Activity:
Pull out each line in the records below that contains the word "impact" and list those lines.

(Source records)
======
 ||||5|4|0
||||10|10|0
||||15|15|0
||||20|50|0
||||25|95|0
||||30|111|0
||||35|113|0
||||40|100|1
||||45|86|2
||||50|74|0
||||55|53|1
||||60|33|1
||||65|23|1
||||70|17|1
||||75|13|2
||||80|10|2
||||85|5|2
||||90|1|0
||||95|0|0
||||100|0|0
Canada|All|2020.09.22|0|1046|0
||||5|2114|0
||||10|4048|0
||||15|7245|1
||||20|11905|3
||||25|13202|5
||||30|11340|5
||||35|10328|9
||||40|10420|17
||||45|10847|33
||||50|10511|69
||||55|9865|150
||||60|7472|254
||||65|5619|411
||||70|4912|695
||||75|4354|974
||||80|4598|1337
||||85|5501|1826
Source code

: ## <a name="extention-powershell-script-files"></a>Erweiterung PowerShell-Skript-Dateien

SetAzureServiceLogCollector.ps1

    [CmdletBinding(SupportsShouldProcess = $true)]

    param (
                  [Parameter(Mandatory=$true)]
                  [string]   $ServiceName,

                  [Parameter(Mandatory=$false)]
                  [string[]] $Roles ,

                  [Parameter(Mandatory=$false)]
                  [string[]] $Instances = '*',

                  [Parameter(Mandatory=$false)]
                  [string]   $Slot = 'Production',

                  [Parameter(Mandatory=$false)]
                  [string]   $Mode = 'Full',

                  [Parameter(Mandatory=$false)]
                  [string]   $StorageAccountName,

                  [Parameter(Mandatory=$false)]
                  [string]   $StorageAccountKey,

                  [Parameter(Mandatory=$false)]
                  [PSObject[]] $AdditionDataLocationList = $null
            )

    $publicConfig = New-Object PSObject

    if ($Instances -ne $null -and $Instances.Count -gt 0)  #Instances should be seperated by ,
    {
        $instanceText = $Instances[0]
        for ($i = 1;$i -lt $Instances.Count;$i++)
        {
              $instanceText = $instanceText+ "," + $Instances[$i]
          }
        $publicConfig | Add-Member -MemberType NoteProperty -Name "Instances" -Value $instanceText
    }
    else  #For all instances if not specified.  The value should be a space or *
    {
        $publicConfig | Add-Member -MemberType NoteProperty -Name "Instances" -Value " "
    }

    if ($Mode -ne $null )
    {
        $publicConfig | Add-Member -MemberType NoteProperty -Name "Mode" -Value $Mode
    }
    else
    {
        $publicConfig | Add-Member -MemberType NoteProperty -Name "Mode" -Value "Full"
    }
======
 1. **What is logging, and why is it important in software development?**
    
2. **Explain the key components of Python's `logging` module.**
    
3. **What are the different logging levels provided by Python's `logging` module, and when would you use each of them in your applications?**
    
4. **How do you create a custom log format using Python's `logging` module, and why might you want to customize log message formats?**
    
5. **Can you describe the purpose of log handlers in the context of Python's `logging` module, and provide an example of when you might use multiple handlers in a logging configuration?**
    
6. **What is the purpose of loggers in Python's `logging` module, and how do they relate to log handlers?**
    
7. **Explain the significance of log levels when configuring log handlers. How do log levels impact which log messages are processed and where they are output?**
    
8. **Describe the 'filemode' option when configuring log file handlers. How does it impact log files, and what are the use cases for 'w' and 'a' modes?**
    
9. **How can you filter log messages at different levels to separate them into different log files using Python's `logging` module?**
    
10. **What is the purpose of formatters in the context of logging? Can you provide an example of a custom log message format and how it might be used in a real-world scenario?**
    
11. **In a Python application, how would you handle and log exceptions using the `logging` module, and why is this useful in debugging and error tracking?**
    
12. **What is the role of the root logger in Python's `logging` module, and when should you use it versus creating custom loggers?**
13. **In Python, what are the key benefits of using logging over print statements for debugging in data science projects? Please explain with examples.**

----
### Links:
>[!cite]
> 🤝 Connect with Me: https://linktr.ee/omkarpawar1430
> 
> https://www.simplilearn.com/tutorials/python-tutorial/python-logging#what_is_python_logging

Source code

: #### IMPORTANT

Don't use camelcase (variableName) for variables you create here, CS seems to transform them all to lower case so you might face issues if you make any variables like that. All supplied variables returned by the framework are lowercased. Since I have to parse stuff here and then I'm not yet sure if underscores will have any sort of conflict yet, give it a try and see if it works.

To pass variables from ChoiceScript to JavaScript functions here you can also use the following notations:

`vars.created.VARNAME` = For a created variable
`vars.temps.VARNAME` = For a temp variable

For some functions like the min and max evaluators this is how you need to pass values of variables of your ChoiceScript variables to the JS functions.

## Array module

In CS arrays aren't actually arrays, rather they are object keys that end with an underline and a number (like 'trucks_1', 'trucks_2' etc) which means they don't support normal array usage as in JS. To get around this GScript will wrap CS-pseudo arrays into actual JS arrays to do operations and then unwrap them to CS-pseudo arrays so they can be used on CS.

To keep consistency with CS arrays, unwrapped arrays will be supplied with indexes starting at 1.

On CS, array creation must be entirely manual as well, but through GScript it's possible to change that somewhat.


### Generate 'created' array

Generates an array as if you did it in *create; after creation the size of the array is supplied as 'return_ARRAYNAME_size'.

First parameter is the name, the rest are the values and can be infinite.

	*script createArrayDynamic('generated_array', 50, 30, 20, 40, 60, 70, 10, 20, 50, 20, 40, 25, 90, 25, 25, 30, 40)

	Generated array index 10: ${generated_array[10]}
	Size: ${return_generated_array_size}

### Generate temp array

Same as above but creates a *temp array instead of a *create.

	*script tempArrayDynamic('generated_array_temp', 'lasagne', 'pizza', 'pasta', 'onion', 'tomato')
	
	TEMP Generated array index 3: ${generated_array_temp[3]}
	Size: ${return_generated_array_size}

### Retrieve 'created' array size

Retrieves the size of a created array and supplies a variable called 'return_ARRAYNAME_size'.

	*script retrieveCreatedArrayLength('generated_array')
======
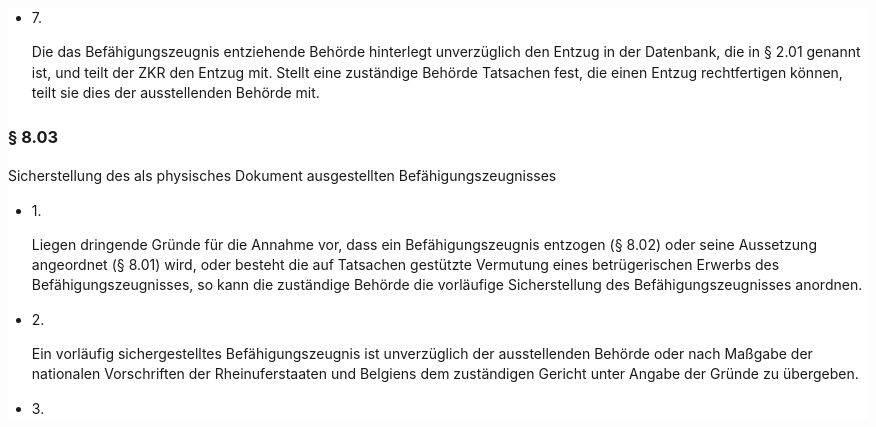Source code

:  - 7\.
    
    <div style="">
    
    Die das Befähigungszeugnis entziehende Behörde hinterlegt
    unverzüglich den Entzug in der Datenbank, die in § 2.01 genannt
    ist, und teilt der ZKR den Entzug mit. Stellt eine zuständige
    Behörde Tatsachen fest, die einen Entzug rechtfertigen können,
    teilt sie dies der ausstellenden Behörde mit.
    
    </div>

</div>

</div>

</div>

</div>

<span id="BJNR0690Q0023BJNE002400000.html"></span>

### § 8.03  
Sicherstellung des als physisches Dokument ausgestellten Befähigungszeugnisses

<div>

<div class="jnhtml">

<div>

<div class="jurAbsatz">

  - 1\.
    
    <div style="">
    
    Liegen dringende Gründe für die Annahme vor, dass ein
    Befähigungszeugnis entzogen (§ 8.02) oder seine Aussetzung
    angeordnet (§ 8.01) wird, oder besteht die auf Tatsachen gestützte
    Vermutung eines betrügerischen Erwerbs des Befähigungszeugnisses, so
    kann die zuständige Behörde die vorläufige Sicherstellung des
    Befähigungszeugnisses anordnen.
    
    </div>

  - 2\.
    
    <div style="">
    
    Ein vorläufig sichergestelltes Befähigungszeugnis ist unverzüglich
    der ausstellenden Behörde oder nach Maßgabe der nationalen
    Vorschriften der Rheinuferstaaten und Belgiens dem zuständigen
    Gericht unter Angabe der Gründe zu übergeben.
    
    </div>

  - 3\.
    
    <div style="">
======
Task answer:
7. **Explain the significance of log levels when configuring log handlers. How do log levels impact which log messages are processed and where they are output?**
8. **Describe the 'filemode' option when configuring log file handlers. How does it impact log files, and what are the use cases for 'w' and 'a' modes?**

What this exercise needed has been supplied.